Mason is a happy toddler who delights in blowing kisses. His parents think many of those should go to his medical team at Children’s Hospital of Philadelphia (CHOP), where his heart was repaired as a baby.
Kelly and Matt went to their 20-week ultrasound as expectant parents, excited to learn the sex of their baby. The technician told them they were having a boy, but also noticed there might be something wrong with his heart. The image wasn’t clear enough to be sure, so their doctor referred them to Children’s Hospital of Philadelphia for a higher-resolution ultrasound and an echocardiogram.
Diagnosis with congenital heart disease (CHD)
At CHOP, Kelly and Matt learned that their baby had a combination of anatomical problems in his heart, which together are known as tetralogy of Fallot (TOF). He had what appeared to be a large hole between the two bottom chambers of his heart, a problem known as ventricular septal defect (VSD), which allowed oxygenated and deoxygenated blood to mix. His aorta was positioned over this defect (overriding aorta), instead of over the left ventricle. And his pulmonary valve and pulmonary artery were constricted, partially blocking the flow of blood from his heart to his lungs.

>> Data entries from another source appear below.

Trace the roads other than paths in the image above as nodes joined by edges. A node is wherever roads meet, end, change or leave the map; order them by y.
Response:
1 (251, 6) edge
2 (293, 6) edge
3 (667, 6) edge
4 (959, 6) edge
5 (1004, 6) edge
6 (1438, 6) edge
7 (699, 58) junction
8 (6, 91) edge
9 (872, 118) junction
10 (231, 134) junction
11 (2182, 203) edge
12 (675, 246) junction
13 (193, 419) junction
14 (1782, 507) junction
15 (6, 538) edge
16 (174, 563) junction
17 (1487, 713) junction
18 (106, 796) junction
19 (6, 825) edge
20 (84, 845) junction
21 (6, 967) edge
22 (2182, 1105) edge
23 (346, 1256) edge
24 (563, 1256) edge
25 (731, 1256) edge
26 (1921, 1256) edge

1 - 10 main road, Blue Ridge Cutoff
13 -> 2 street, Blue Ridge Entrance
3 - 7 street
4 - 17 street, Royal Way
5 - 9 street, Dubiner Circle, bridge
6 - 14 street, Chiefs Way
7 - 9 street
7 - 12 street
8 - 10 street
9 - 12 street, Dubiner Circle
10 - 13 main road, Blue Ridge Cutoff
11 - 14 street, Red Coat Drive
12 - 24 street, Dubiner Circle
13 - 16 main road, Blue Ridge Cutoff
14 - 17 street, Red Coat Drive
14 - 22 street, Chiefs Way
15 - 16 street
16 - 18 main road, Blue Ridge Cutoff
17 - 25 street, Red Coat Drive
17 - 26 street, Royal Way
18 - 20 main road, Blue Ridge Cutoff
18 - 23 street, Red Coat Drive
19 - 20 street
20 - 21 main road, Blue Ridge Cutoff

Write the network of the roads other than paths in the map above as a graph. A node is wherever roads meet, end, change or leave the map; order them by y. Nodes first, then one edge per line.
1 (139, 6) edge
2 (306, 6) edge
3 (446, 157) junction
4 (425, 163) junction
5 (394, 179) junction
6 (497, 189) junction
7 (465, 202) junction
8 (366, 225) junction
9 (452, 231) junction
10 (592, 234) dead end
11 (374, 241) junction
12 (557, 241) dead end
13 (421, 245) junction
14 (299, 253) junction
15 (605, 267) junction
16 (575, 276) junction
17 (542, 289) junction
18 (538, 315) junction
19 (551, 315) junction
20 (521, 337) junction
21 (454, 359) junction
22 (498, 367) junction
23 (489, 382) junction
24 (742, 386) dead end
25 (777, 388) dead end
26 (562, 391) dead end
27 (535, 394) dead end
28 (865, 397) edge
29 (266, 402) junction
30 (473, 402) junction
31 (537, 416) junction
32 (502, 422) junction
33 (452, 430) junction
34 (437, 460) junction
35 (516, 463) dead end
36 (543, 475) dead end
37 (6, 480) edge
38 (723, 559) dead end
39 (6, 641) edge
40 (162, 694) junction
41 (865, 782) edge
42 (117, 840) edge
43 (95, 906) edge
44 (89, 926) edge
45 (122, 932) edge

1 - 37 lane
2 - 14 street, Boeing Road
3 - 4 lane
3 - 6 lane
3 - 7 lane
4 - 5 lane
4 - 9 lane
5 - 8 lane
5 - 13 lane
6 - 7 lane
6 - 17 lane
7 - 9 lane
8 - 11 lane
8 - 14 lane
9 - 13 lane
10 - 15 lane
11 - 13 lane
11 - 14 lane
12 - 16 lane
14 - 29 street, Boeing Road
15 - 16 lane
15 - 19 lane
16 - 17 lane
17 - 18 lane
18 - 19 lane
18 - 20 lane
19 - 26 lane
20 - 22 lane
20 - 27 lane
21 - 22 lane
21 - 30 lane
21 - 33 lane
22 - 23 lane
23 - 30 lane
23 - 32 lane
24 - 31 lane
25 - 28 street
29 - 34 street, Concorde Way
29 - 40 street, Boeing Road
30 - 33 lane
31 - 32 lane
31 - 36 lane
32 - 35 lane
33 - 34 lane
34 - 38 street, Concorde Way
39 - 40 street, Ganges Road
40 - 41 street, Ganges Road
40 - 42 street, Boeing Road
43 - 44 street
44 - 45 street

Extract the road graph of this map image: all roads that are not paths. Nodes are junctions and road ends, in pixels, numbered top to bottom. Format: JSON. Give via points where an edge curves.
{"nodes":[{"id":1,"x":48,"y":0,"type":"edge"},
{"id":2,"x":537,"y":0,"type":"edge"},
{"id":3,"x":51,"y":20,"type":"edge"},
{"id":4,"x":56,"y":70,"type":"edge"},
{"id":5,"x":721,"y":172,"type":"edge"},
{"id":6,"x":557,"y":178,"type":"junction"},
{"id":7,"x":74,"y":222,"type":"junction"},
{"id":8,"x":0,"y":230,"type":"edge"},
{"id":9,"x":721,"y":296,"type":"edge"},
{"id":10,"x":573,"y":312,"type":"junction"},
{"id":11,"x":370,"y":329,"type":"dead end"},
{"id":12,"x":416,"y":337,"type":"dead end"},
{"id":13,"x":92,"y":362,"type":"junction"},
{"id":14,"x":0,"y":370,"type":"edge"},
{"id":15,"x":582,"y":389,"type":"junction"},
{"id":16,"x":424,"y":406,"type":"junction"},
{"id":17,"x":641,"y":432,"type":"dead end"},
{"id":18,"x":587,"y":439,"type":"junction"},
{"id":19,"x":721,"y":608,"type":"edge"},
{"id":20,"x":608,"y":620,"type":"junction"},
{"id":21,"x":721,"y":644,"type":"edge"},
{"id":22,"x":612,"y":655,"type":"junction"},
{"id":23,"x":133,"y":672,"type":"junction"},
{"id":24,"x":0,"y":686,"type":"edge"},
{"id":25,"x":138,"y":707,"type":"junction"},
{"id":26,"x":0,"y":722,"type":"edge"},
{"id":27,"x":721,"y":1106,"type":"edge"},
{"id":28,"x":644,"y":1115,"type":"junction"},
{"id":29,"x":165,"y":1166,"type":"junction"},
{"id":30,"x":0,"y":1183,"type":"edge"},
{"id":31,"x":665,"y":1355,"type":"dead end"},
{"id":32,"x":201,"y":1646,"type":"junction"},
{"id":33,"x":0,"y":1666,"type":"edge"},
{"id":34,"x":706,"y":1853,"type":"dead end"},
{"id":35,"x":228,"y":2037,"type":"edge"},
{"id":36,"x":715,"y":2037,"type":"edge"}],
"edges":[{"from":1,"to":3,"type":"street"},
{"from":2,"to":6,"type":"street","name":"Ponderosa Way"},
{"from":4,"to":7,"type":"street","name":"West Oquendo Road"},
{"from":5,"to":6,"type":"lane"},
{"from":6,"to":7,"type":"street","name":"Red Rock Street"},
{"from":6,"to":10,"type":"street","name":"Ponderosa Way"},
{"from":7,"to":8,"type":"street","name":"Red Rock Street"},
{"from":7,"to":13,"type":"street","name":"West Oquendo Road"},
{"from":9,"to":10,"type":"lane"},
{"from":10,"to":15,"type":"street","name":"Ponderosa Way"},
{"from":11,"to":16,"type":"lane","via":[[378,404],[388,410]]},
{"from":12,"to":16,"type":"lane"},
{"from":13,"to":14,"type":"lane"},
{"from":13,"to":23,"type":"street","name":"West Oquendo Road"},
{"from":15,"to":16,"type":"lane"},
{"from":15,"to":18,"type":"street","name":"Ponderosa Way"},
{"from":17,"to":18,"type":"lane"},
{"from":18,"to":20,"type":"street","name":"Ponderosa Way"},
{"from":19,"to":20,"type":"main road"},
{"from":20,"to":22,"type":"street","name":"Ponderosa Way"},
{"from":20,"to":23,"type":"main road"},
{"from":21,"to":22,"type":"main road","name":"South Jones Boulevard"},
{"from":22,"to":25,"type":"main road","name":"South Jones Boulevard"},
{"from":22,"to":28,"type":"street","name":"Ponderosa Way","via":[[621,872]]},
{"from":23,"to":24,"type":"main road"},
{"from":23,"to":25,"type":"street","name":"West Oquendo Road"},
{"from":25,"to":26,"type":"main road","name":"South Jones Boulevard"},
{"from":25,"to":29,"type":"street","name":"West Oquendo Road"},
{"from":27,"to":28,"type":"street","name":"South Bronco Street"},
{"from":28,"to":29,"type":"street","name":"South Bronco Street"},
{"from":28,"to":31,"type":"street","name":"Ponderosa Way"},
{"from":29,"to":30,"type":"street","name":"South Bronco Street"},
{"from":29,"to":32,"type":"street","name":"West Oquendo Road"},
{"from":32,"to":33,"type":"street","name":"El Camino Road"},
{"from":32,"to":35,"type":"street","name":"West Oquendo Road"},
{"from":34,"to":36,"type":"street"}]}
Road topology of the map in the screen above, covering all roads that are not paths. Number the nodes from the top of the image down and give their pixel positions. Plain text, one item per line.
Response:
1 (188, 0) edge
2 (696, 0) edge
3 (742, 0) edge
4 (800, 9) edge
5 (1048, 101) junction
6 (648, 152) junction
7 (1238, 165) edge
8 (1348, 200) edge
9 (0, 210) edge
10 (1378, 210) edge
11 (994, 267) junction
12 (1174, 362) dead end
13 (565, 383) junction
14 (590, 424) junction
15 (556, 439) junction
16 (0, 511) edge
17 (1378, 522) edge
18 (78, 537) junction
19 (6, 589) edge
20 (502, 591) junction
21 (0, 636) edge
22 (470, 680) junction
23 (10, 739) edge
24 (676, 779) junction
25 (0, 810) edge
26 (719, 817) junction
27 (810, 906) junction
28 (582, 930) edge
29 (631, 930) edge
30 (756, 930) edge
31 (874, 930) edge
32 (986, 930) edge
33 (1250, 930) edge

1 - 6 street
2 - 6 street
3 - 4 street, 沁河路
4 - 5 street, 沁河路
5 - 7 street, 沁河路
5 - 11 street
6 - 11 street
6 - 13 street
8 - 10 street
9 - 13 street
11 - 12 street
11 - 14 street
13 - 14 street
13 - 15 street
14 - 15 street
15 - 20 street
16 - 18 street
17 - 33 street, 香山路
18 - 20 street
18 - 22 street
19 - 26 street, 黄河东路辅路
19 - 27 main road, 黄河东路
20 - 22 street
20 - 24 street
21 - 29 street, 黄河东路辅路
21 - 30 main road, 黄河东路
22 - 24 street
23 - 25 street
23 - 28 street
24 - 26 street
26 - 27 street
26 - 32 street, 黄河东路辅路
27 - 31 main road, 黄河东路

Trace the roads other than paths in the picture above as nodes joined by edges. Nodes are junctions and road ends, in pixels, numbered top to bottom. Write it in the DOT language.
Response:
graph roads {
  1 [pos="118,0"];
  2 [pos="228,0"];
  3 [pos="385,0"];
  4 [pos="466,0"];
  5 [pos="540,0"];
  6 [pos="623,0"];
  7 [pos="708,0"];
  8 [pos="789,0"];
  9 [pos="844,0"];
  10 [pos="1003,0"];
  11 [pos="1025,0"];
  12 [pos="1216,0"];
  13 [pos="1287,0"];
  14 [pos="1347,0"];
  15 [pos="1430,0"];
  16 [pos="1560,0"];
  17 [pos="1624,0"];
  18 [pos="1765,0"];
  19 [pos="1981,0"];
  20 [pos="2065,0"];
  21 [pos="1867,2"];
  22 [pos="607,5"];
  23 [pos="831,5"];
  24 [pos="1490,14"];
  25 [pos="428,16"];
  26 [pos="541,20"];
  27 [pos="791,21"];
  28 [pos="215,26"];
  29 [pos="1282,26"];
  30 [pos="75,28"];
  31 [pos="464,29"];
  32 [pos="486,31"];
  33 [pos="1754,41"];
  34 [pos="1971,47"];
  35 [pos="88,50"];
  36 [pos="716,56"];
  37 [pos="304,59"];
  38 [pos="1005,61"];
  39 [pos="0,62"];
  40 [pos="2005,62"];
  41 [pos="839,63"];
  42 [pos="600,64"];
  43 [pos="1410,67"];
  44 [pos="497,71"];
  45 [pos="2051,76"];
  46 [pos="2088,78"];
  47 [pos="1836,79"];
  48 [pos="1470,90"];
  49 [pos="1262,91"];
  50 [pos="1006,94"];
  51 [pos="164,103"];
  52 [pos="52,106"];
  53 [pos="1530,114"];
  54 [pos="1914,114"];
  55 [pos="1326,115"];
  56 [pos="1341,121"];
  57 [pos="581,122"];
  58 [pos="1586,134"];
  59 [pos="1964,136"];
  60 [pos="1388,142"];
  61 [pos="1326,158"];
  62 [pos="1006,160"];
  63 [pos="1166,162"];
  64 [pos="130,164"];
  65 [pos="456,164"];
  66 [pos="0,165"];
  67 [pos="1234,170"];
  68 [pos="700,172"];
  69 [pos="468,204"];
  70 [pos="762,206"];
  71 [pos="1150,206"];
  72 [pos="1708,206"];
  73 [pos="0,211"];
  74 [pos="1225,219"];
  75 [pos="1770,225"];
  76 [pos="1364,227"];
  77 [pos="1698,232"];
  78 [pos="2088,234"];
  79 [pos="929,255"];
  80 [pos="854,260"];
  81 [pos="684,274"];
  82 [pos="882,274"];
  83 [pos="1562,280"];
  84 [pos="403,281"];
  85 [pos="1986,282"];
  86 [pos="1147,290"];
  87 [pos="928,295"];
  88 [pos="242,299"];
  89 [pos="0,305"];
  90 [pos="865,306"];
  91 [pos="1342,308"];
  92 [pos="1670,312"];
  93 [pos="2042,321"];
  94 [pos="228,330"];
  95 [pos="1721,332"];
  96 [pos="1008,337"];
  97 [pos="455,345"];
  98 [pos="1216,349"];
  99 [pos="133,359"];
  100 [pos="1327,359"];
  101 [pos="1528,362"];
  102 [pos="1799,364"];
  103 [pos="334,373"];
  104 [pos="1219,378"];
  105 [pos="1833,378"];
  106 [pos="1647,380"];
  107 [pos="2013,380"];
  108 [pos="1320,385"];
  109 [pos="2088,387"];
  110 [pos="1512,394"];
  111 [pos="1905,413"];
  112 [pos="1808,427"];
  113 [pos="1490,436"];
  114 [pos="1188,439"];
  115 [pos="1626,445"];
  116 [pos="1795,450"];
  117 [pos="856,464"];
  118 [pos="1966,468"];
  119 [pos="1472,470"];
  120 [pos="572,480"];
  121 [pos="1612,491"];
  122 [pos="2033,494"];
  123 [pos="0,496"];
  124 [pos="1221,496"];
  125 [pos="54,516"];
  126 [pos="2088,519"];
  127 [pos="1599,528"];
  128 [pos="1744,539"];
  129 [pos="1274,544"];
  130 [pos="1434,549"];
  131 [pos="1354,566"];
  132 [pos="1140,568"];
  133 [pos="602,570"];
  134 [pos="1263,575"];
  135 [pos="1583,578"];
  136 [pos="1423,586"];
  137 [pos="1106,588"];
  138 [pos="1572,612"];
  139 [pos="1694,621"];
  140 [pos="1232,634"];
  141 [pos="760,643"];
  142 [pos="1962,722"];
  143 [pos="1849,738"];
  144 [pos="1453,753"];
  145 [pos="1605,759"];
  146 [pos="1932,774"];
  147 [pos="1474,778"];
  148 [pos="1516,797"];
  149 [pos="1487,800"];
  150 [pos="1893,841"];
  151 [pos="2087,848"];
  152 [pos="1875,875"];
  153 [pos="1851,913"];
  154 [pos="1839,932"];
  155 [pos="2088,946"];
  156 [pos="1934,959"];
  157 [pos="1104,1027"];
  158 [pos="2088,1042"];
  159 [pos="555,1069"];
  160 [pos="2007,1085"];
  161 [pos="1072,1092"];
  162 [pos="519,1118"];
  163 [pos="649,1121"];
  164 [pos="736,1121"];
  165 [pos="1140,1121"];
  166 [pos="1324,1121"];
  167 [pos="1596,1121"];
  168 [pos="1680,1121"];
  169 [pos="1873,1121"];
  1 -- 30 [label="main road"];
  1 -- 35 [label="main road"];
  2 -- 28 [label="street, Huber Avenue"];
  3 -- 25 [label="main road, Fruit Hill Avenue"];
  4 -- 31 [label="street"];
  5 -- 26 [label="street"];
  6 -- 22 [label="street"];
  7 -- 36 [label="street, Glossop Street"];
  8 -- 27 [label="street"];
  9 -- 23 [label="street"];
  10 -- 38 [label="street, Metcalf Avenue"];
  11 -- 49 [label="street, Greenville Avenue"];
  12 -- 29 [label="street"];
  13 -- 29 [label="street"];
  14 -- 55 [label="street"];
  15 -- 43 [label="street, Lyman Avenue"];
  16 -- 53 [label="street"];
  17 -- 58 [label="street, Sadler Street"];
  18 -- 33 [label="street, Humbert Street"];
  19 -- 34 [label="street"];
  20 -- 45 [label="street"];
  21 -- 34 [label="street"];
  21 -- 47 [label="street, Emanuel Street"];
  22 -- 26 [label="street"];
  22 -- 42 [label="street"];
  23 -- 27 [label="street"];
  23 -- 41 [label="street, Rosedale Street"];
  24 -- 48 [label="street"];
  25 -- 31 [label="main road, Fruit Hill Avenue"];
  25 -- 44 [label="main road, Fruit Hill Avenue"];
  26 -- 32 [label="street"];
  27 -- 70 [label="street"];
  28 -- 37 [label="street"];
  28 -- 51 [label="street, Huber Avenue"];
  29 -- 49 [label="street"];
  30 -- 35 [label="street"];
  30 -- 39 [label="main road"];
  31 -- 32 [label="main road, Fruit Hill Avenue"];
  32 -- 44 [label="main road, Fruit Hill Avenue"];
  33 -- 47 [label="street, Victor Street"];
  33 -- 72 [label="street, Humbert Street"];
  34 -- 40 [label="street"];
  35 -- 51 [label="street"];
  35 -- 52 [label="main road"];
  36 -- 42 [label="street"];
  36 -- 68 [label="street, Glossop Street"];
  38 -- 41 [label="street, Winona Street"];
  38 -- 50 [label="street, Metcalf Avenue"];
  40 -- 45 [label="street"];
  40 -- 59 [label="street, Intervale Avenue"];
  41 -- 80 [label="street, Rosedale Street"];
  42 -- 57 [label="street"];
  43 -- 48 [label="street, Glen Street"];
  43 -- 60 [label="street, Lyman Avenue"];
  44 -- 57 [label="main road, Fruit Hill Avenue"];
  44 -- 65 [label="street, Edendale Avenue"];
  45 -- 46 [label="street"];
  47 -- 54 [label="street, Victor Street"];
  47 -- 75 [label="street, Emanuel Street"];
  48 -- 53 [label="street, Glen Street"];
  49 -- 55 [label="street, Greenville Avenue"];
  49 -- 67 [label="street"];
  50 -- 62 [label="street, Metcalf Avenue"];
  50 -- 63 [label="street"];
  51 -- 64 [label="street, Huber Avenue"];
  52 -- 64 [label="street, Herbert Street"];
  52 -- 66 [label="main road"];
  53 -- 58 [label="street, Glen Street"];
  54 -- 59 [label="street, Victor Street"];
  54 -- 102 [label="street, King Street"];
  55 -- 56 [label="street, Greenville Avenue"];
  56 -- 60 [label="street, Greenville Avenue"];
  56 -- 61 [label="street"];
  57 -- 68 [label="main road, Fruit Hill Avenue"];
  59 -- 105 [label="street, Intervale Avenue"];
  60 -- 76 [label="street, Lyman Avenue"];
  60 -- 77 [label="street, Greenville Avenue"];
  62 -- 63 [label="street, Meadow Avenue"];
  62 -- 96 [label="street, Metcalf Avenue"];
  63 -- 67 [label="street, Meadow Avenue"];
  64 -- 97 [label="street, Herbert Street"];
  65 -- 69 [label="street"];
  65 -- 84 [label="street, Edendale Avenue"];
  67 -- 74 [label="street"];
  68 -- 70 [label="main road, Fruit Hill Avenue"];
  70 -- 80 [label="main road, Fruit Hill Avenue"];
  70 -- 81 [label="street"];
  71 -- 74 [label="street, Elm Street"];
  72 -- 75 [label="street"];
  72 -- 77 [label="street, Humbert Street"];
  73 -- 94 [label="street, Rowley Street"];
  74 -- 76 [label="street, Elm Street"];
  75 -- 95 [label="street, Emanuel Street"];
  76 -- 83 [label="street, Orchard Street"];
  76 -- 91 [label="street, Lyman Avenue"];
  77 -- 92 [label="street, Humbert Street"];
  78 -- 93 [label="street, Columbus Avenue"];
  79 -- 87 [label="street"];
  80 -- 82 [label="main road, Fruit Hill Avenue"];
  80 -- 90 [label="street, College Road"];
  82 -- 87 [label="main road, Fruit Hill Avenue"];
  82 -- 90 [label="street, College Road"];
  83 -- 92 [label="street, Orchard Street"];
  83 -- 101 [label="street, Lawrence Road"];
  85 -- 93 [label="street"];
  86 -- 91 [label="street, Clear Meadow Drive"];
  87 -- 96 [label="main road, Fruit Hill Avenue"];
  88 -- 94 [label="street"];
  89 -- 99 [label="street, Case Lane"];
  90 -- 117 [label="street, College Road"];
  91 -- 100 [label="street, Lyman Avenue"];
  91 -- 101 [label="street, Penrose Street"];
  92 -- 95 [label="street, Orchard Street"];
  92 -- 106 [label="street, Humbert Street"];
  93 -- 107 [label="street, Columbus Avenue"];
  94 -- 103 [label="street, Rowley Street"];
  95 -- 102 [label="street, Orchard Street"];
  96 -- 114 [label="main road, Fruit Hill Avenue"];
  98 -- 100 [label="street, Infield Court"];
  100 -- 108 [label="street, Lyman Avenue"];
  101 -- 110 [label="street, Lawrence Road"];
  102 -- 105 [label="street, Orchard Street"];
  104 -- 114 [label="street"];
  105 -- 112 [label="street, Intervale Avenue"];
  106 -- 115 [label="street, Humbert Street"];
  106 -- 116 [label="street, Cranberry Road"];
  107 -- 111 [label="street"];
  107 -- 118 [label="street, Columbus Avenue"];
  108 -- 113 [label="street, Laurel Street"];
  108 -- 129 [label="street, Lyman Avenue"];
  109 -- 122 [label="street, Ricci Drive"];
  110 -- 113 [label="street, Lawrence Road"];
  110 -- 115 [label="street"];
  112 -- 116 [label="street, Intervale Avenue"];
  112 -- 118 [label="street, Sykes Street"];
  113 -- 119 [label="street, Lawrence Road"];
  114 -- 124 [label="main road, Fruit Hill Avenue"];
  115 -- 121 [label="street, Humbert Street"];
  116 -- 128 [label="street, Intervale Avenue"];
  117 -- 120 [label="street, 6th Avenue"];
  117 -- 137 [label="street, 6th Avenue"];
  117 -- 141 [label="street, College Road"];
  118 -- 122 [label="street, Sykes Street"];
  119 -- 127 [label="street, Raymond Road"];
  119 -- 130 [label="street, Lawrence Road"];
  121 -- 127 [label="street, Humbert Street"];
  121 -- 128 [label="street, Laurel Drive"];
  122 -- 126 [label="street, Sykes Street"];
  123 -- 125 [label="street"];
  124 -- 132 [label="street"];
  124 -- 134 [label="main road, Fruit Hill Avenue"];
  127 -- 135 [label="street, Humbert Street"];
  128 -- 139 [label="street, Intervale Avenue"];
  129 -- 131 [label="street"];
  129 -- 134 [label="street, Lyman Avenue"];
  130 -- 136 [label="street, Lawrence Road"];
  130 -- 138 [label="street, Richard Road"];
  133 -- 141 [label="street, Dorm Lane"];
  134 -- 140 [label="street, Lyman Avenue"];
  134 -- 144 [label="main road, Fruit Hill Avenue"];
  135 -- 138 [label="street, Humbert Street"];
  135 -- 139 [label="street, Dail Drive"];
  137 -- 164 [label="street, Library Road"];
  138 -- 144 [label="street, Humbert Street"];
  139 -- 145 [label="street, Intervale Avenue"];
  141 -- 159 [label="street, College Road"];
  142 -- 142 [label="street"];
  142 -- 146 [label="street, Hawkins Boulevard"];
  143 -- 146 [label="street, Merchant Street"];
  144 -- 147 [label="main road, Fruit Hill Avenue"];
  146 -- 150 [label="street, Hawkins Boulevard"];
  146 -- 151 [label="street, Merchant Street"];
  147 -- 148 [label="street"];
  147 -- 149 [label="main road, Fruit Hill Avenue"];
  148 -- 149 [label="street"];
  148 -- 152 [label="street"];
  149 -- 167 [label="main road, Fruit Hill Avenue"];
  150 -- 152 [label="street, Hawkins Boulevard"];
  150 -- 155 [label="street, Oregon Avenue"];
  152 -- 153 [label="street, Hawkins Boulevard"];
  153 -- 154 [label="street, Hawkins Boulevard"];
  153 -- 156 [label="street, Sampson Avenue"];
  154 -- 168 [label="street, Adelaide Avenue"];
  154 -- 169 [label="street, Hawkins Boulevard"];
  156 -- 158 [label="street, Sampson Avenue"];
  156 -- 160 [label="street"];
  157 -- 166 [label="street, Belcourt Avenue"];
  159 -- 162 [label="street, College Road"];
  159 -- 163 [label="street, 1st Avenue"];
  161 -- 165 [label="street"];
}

He would need surgery soon after birth to repair his heart, and Kelly would need to deliver at CHOP to ensure the new baby had access to immediate care. They were stunned. “I was in a complete daze,” Matt remembers.
More About TOF
For the remainder of her pregnancy, Kelly went to CHOP for monthly ultrasounds to monitor her baby’s heart. She made arrangements to deliver at CHOP’s Garbose Family Special Delivery Unit, the first birth facility in a pediatric hospital designed for healthy mothers carrying babies with known birth defects. Moms can stay close, and babies are treated immediately without having to be transported.
Mason was born in early December. Kelly’s delivery team was in the room with her, and in an adjoining room, separated by a window, Mason’s medical team stood ready.
Mason came out breathing, his condition relatively stable. The delivery team briefly laid him on Kelly’s chest, then passed him through the window to his own medical team. They cleaned him up, put catheters to give him medications, then brought him back in so that his parents could hold him before he was taken to the Cardiac Intensive Care Unit (CICU).
Heart surgery at 5 days old
On the following Tuesday, when he was 5 days old, Mason had surgery to repair his heart. Thomas Spray, MD, Chief of the Division of Cardiothoracic Surgery, accomplished three objectives in the procedure. He reduced the size of the hole between the two ventricles, inserting a patch to plug the opening. He placed a transannular patch in the pulmonary valve to open it more fully, and he enlarged the pulmonary artery. He did all of this on a tiny infant heart.
After the surgery, Kelly and Matt met with Meryl Cohen, MD, who would lead Mason’s care team moving forward. She has been his cardiologist ever since, and both parents think the world of her. Two weeks after his operation, Mason was well enough to go home.
At a follow-up visit a few weeks later, a scan picked up a muscle bundle growing in Mason’s right ventricle. By its thickness and position, it was blocking outflow from his heart.
When Mason was 4 months old, Jonathan Rome, MD, director of CHOP’s Cardiac Catheterization Laboratory, performed a diagnostic cardiac catheterization. Mason’s cardiac team, including Drs. Cohen, Spray and Rome, decided open heart surgery was required to remove the muscle bundle. In the same procedure, Dr. Spray would make an additional repair to the VSD to completely close the hole.
The operation was a success, but a chest X-ray in the days following the procedure showed that blood flow to the left lung was reduced. The left pulmonary artery had gotten smaller or had become twisted.
Once Mason had recovered from the surgery, Dr. Rome used catheterization to insert a stent in the artery to widen it and allow more blood to flow through it. He selected an adult stent, modified to fit a baby’s artery, so that it could be widened every few years as Mason grew. A stent can be widened using catheterization until it reaches its maximum size. If the artery needs a larger stent after that, as a child grows into adulthood, open heart surgery is required to replace it. By using a modified version of an adult stent, Dr. Rome was trying to prolong the need for a third open heart surgery when Mason was older.
A happy toddler
That catheterization was the last procedure Mason needed as a baby. He went home to a normal life. His parents bring him back to CHOP every six months to be examined by Dr. Cohen. He generally has an echocardiogram and an electrocardiogram (EKG) as part of those visits.
Now a toddler, Mason is talking up a storm, running and climbing on anything and everything. He loves being in the water, playing outside, patting the family’s dog and blowing kisses. He’s a happy little boy who usually has a big smile on his face. Matt says:
“CHOP is amazing. Mason's doctors, the nurses, the assistants – they are all amazing. There’s not a day that goes by that I don’t think of them.”